**本文抜粋**
+===+
大西巨人著 『深淵』









              
2011-10-25



  (作品は、大西巨人著 『 深淵 』 光文社による。)

          

起筆 1997年2月、擱筆 2003年10月。
本書 
2004年(平成16年)1月刊行。

大西巨人:(下巻より):
 
 小説家、批評家。 1919年福岡市生まれ。 九州帝大法文学部中退。 毎日新聞西部本社勤務を経て、対馬要塞重砲連隊の一員として敗戦を迎える。 戦後、福岡で雑誌 「文化展望」 の編集に携わり 「近代文学」 第二次同人となる。 48年 「精神の氷点」「自白の序曲」 を発表。 俗情との結託を排した思考、及び厳格かつ論理的な文章が創造する独自の世界は、日本文学の枠に止まらない。

主な登場人物:

麻田布満(のぶみつ)
妻 琴絵
娘 白妙

1985年7月20日(土)埼玉県与野市から失踪、当時28歳。 12年後の1997年4月20日(日)北海道釧路市郊外の道東総合病院西釧路分院で覚醒。 12年間の記憶のないままの状態で与野市に戻る。 約12年間の記憶喪失期間、西海地方松浦県宝満市に秋山信馬として生活。
妻の琴絵は失踪後も待ち続けていた。 宇宙社学芸出版部勤務。

麻田妥馬(やすま) 麻田布満の兄、3歳年上。 日夜新聞社図書編集室文芸部部長代理。
大庭宗昔(むねとき) 麻田布満の母方の伯父。 小説家、批評家。
大石誠一 麻田布満の心友。 中学から大学の同期同窓生。 布満の失踪後、鏡山市の車中で布満を見かけた。
+===+
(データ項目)

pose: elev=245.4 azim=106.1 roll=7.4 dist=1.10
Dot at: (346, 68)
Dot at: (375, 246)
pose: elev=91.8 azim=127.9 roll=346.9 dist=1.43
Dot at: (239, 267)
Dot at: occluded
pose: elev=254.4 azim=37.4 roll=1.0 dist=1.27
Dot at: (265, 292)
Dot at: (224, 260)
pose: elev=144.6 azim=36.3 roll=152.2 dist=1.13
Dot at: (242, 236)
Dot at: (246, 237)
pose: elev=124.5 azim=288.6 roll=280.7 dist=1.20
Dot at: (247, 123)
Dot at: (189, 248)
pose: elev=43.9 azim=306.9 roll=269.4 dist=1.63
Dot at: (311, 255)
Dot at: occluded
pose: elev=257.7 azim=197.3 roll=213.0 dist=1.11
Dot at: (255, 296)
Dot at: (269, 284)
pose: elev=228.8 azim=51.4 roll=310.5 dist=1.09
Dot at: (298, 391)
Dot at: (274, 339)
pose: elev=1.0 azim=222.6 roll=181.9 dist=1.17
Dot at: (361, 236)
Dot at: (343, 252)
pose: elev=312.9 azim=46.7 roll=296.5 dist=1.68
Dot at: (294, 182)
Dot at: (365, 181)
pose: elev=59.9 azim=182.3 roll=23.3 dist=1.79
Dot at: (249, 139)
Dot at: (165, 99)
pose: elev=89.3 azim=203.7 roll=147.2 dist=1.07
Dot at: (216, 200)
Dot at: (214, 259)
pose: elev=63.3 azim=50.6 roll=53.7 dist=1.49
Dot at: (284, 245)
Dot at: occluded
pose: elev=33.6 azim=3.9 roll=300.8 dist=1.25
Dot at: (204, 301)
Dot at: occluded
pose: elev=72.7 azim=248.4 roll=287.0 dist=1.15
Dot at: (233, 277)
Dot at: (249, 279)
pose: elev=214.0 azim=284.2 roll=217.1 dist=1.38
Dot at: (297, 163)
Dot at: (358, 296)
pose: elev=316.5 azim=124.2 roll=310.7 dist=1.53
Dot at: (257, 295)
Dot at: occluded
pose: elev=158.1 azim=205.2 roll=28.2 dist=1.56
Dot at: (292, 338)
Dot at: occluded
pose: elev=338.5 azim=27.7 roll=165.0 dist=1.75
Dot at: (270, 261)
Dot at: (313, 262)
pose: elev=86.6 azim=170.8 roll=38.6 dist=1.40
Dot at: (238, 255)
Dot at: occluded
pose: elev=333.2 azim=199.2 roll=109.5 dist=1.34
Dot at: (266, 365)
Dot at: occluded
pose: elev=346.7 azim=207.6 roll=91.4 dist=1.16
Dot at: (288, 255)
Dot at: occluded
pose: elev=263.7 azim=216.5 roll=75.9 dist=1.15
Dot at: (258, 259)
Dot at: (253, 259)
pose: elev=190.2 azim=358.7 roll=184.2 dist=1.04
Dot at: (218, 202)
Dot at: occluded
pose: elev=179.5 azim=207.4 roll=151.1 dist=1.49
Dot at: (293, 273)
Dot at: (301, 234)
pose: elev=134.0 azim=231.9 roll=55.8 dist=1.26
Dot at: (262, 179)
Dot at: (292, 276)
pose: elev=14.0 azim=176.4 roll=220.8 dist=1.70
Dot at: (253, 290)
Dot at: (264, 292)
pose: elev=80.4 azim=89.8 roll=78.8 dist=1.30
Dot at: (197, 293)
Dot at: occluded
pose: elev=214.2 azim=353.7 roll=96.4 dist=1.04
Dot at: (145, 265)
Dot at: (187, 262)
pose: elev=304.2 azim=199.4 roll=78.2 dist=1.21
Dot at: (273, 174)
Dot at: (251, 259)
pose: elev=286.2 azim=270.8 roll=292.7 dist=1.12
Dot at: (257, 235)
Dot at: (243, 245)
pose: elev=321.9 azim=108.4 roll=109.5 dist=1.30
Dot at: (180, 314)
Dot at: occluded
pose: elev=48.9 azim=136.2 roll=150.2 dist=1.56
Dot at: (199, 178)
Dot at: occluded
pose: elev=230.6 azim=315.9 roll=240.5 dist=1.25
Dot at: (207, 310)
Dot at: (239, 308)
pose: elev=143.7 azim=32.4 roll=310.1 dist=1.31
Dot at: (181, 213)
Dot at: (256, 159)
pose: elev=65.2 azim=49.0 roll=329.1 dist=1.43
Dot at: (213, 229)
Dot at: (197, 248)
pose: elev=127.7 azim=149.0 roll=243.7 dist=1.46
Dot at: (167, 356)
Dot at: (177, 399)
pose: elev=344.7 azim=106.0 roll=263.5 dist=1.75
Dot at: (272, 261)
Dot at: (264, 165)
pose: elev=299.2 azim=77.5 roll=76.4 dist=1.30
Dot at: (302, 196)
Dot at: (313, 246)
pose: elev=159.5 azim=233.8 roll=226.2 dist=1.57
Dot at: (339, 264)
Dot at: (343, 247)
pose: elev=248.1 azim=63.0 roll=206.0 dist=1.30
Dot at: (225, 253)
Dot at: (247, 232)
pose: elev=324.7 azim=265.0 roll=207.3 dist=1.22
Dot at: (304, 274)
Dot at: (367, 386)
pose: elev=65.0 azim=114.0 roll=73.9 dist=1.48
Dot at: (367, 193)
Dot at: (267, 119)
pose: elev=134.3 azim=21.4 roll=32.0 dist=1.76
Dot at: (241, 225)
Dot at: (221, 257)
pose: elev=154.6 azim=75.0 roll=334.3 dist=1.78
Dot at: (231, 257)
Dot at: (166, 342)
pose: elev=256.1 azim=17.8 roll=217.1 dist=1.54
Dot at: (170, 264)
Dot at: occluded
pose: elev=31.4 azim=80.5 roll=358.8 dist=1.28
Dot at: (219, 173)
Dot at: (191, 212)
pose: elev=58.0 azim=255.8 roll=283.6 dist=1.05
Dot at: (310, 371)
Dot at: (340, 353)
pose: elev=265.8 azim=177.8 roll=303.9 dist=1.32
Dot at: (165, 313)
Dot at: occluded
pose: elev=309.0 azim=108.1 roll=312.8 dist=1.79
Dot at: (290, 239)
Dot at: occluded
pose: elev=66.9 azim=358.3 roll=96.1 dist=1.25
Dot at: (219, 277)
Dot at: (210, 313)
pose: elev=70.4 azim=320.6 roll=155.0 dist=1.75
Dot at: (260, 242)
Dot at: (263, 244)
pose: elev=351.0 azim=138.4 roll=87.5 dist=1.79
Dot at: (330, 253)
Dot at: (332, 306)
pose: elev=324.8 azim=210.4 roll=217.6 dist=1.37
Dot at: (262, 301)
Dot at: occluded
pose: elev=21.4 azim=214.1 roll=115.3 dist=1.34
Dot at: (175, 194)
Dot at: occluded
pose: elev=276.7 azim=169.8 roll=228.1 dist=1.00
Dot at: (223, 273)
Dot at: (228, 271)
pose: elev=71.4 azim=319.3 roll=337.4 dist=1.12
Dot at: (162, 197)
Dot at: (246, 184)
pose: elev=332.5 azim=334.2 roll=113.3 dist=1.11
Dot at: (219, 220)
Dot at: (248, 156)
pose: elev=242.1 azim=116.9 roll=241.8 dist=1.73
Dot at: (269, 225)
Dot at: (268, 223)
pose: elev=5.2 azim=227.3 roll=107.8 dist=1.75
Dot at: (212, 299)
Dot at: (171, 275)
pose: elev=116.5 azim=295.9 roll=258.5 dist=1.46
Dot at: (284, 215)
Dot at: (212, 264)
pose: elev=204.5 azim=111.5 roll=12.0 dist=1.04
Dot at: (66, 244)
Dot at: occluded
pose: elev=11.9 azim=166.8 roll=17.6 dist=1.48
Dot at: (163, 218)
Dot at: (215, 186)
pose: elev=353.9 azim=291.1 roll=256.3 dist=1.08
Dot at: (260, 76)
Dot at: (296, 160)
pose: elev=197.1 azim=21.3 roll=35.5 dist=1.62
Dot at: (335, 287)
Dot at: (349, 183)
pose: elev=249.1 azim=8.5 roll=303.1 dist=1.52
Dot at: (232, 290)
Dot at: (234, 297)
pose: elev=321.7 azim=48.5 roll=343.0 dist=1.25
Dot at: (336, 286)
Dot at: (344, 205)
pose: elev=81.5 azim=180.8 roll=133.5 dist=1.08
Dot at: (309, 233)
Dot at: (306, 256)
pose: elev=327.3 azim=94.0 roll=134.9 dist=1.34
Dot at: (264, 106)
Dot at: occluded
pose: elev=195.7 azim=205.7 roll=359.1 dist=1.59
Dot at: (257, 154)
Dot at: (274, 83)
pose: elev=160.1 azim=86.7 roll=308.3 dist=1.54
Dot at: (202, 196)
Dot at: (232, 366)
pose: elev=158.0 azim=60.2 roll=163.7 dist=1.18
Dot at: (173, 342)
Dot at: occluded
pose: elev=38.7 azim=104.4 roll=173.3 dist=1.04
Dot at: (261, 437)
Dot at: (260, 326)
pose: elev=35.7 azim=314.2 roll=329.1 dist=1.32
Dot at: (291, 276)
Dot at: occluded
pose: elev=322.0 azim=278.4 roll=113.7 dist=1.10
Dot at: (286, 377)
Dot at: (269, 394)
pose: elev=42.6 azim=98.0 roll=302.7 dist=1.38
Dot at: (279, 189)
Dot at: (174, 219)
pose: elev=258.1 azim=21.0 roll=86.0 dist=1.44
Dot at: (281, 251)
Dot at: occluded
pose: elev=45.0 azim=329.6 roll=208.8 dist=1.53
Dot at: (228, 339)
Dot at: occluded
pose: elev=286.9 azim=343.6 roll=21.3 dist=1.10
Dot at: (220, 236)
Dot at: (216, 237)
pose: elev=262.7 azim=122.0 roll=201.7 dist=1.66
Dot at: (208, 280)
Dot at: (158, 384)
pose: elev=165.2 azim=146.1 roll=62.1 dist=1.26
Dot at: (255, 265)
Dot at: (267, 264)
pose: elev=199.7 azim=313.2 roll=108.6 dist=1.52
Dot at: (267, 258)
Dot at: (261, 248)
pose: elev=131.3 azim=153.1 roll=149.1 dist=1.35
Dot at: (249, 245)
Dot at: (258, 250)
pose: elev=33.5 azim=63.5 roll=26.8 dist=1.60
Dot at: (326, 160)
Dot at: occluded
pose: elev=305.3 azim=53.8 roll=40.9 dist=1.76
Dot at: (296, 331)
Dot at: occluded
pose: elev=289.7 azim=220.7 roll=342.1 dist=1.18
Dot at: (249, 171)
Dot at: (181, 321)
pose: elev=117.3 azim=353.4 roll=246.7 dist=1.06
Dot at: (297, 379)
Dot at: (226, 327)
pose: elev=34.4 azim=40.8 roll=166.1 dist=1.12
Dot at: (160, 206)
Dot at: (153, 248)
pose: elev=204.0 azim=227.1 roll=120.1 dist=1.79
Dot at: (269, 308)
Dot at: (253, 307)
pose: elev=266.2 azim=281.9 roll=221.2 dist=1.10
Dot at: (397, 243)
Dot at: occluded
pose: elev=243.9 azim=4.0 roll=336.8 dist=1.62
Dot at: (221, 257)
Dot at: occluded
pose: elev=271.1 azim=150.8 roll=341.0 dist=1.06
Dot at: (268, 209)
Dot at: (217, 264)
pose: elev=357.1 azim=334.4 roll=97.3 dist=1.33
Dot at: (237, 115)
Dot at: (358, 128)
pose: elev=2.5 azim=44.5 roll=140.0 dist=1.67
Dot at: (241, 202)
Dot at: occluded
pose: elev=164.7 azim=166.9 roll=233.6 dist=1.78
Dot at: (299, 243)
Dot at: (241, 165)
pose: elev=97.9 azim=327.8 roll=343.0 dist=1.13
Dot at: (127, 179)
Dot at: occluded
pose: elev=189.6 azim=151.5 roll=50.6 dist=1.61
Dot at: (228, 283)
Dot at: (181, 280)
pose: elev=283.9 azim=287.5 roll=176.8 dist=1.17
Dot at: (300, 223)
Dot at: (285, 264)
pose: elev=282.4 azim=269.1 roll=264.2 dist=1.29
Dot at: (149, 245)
+===+
**課題**
『深淵』の紹介文を、「小説家、批評家。 1919年福岡市生まれ。 九州帝大法文学部中退。」を含む箇所から「大庭宗昔(むねとき) 麻田布満の母方の伯父。 小説家、批評家。」までそのまま書き写しなさい。

**解答例**
小説家、批評家。 1919年福岡市生まれ。 九州帝大法文学部中退。 毎日新聞西部本社勤務を経て、対馬要塞重砲連隊の一員として敗戦を迎える。 戦後、福岡で雑誌 「文化展望」 の編集に携わり 「近代文学」 第二次同人となる。 48年 「精神の氷点」「自白の序曲」 を発表。 俗情との結託を排した思考、及び厳格かつ論理的な文章が創造する独自の世界は、日本文学の枠に止まらない。

主な登場人物:

麻田布満(のぶみつ)
妻 琴絵
娘 白妙

1985年7月20日(土)埼玉県与野市から失踪、当時28歳。 12年後の1997年4月20日(日)北海道釧路市郊外の道東総合病院西釧路分院で覚醒。 12年間の記憶のないままの状態で与野市に戻る。 約12年間の記憶喪失期間、西海地方松浦県宝満市に秋山信馬として生活。
妻の琴絵は失踪後も待ち続けていた。 宇宙社学芸出版部勤務。

麻田妥馬(やすま) 麻田布満の兄、3歳年上。 日夜新聞社図書編集室文芸部部長代理。
大庭宗昔(むねとき) 麻田布満の母方の伯父。 小説家、批評家。